Uwaldo Pérez

Personal information
- Full name: Uwaldo Mohamed Pérez Morrison
- Date of birth: October 25, 1979 (age 46)
- Place of birth: Guatemala City, Guatemala
- Height: 1.70 m (5 ft 7 in)
- Position: Midfielder

Senior career*
- Years: Team / Apps / (Gls)
- 2000–2003: Municipal
- 2003–2004: CSD Comunicaciones
- 2004: Deportivo Marquense / 13 / (0)
- 2005–2006: Antigua GFC / 50 / (0)
- 2006–2007: CD Suchitepéquez
- 2007–2010: Heredia Jaguares
- 2010: Sacachispas
- 2010–present: USAC

International career^{‡}
- 2000–2003: Guatemala / 19 / (1)

= Uwaldo Pérez =

Guatemalan footballer

Uwaldo Mohamed Pérez Morrison (born 25 October 1979) is a Guatemalan former professional footballer who played as a defender.

==Club career==
Born in the capital city Guatemala City, Pérez started his professional career at local Guatemalan giants Municipal and then had a spell at their eternal rivals CSD Comunicaciones. He then played for Marquense, Antigua and Suchitepéquez before joining Heredia in summer 2007. He moved to Sacachispas in April 2010.

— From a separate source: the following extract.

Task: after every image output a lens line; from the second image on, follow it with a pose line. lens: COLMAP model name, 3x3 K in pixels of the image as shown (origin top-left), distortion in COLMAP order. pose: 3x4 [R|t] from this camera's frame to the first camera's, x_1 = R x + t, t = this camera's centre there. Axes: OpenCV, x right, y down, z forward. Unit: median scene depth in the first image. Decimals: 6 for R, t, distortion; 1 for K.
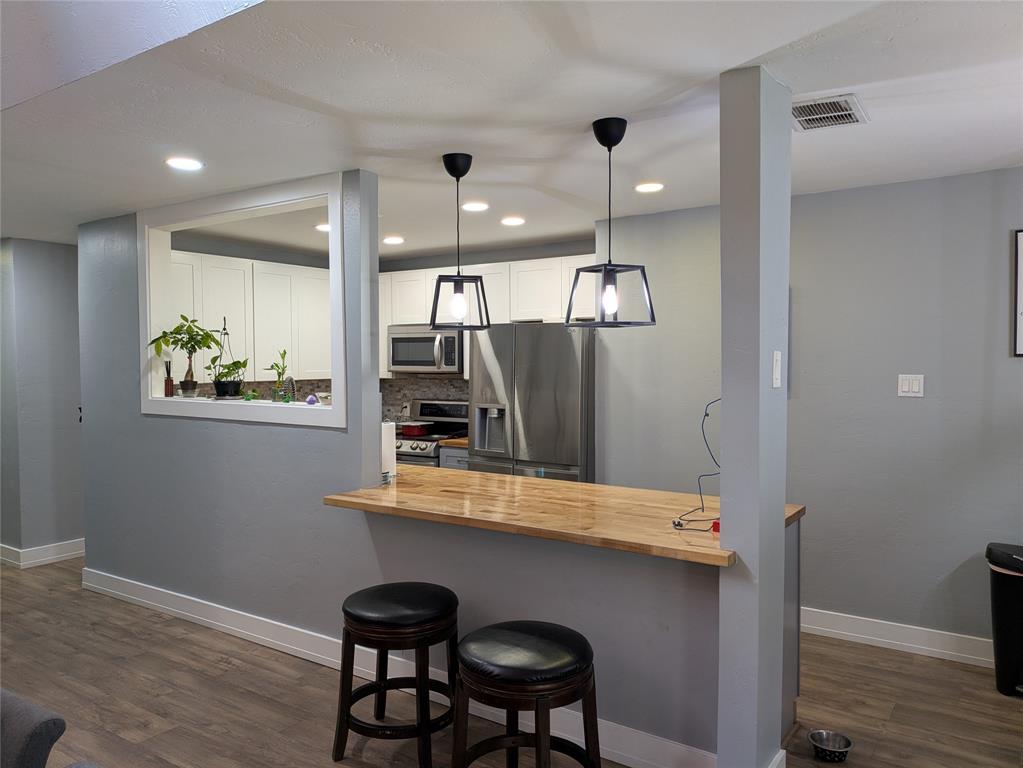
lens RADIAL K [[760.8, 0, 507.7], [0, 760.8, 383.5], [0, 0, 1]] dist [0.052273, -0.051206]
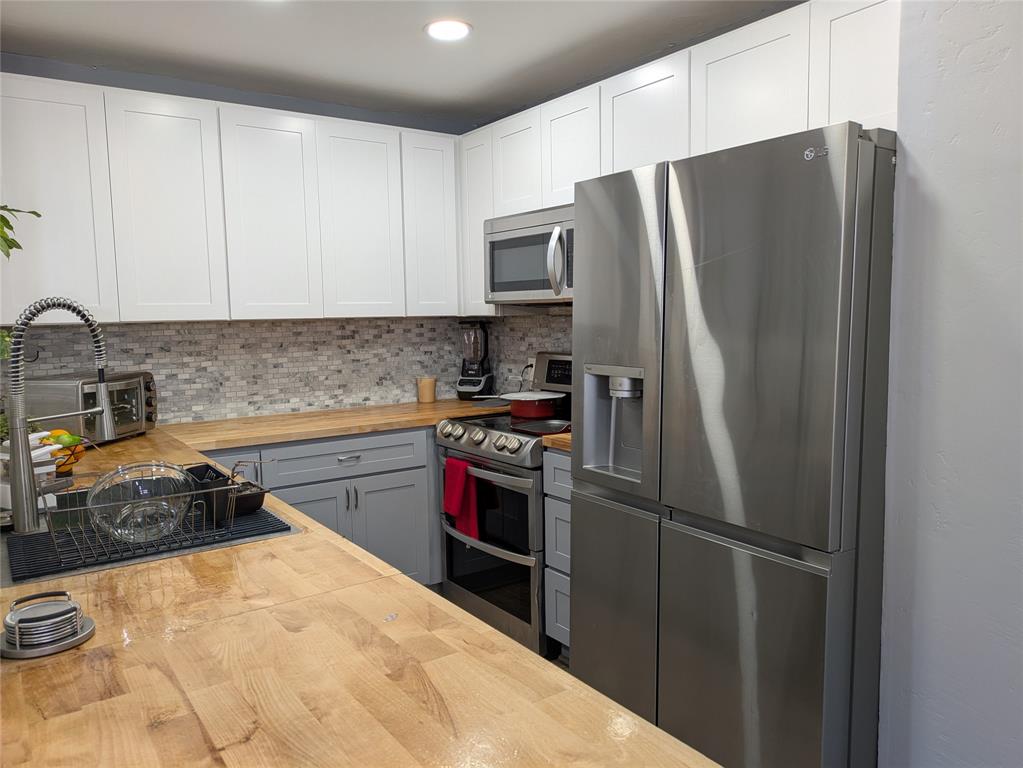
lens RADIAL K [[760.8, 0, 513.8], [0, 760.8, 390.4], [0, 0, 1]] dist [0.052273, -0.051206]
pose [[0.938018, 0.025111, -0.345675, 0.087497], [0.000410, 0.997291, 0.073560, 0.010720], [0.346586, -0.069142, 0.935467, 0.703949]]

In June 2010 he was revealed as one of several reinforcements of USAC.

==International career==
He made his debut for Guatemala in a January 2000 friendly match against Panama and has earned a total of 19 caps, scoring 1 goal. He has represented his country in 6 FIFA World Cup qualification matches and played at the 2001 UNCAF Nations Cup and the 2002 CONCACAF Gold Cup.

His most recent international was a January 2003 friendly match against El Salvador.